9000 miles to go before the end of my bumper to bumper warranty expires, i will keep a close eye on the car and this forum. i think most HCH owners do not know if the car has a problem and most don't come to this forum, so I would think the people on this forum have a legitimate concern and complaint, if nobody complains no one listen.
#500 of 1532 Re: Some additional thoughts on the "IMA Situation" [grunn320]
Aug 16, 2010 (5:57 am)
Same here. Not quite as bad, but getting there. I have a 2006 with 92K miles, which means I have no warranty left. Not sure what to do.
#501 of 1532 Re: Some additional thoughts on the "IMA Situation" [bossless]
Aug 16, 2010 (6:27 am)
as I have stated previously, my problem has been very similar except mine started a lot sooner. Bought a brand-new 2009 hybrid and after 2000 miles my battery light came on. Into the dealer, software upgrades, drove another 2000 miles and light came on again. I was told the battery was "no good". Battery replaced. When I first bought the car, before the first problem I was getting 44-46 mpg. Now I'm getting 36-37 mpg. Not driving any different. My battery is never fully charged according to the indicator. Don't get the assist that I used to. I am selling this car before it gets worse. as I have seen by multiple posts, this has been a problem with these batteries for years and Honda has not come up with a solution yet.

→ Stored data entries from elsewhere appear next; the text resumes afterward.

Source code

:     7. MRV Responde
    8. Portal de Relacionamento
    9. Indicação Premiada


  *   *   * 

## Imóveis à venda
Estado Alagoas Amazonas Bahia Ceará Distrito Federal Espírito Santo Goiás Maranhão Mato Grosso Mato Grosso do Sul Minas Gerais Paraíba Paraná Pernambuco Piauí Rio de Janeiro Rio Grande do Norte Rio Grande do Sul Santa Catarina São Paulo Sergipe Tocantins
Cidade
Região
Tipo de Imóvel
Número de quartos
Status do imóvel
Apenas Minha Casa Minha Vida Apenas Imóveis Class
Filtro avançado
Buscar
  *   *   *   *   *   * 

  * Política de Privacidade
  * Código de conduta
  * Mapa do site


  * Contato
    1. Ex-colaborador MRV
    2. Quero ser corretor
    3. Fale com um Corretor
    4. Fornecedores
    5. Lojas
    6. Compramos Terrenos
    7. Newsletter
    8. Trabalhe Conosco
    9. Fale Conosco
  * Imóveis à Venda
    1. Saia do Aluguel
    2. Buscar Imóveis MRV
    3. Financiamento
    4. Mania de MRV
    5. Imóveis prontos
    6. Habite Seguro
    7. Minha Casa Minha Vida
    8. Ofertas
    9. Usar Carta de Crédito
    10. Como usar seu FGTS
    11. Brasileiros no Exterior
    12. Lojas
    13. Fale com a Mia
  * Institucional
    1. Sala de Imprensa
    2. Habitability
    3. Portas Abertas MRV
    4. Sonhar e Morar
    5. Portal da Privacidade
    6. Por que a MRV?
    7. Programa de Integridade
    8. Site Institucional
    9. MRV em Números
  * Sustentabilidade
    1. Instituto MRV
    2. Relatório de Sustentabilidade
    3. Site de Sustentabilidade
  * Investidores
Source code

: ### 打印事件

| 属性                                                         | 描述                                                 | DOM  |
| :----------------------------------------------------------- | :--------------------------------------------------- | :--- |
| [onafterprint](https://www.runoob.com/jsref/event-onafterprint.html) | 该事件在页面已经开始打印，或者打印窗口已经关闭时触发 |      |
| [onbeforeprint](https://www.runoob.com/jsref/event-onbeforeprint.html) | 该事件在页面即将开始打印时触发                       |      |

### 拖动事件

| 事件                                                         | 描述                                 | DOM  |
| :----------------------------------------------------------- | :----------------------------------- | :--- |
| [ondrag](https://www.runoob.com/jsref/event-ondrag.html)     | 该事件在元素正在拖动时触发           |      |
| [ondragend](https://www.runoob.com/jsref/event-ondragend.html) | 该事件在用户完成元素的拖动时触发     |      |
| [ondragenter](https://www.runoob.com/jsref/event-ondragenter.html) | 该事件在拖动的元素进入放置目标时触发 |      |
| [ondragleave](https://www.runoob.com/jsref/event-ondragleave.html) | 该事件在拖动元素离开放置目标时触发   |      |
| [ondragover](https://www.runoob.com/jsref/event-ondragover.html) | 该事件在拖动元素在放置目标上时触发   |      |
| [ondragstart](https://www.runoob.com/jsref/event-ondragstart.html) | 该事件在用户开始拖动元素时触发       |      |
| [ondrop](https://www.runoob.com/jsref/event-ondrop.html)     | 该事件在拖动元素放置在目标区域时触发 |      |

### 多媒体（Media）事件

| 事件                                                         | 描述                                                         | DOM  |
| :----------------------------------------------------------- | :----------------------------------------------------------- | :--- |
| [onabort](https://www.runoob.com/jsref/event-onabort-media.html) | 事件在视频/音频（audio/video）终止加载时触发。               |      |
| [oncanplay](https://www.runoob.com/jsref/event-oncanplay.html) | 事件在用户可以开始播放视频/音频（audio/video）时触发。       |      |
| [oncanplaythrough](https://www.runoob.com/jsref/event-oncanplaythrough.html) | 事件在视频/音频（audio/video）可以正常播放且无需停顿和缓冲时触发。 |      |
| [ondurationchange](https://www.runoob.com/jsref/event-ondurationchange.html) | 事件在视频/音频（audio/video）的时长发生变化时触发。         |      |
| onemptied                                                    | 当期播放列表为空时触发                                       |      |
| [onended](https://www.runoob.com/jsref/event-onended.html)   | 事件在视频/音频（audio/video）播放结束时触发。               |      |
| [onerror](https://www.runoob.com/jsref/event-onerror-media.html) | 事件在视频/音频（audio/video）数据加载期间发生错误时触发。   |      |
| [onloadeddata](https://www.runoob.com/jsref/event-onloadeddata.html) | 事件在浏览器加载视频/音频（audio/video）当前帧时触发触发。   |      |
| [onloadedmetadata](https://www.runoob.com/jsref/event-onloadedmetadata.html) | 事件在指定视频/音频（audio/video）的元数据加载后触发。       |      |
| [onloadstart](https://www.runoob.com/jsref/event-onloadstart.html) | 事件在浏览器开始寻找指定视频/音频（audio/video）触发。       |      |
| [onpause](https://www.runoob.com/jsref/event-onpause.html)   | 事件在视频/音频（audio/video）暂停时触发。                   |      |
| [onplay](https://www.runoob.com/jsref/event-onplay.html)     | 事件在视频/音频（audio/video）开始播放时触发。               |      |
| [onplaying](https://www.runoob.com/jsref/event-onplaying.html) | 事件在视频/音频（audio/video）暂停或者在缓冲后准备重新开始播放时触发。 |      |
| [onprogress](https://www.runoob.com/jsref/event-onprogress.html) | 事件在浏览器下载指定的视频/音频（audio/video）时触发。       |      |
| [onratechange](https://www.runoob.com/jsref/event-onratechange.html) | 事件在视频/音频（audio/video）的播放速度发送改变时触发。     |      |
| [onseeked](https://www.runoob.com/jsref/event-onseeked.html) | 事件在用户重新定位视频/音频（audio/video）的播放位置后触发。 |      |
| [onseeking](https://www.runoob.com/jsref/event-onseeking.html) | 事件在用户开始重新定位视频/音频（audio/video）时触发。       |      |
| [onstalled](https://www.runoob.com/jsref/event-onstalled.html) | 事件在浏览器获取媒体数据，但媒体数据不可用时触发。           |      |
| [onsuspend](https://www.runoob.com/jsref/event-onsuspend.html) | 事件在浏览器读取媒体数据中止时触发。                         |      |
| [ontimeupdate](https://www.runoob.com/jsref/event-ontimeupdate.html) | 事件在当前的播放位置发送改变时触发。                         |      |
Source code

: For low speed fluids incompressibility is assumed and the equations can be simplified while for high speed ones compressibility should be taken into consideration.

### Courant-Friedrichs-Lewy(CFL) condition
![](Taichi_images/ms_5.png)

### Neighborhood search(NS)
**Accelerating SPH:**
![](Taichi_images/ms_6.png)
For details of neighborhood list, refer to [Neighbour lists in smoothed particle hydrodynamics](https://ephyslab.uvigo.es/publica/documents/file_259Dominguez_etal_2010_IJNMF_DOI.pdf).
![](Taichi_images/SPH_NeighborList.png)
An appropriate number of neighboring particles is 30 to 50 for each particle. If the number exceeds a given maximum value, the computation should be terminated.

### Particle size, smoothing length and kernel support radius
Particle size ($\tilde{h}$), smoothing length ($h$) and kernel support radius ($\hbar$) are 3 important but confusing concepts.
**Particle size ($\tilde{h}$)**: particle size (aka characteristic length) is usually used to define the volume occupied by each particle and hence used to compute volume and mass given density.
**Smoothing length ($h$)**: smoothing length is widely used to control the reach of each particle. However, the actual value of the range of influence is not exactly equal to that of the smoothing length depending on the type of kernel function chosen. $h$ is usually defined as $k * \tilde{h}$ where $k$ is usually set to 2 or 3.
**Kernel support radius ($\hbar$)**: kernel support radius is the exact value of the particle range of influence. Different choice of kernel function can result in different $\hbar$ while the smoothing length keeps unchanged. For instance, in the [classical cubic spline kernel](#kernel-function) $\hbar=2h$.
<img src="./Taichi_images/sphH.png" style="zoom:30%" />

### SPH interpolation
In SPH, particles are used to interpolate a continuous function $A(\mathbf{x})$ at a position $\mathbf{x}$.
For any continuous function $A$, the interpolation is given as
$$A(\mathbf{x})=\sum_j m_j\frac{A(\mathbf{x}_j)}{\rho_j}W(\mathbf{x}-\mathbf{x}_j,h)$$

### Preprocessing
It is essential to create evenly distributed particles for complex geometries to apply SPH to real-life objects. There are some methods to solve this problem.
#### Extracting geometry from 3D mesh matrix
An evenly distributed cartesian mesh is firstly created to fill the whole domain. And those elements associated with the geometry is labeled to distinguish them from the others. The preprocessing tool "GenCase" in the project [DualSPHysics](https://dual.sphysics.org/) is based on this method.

#502 of 1532 LA times article regarding the problem.
Aug 16, 2010 (7:01 am)
I hope it will get somewhere
LA Times article
Officials of the powerful California Air Resources Board are concerned that a battery management system software fix Honda has engineered to increase battery life also reduces fuel economy and might increase the cars' tailpipe emissions, potentially violating state clean air standards.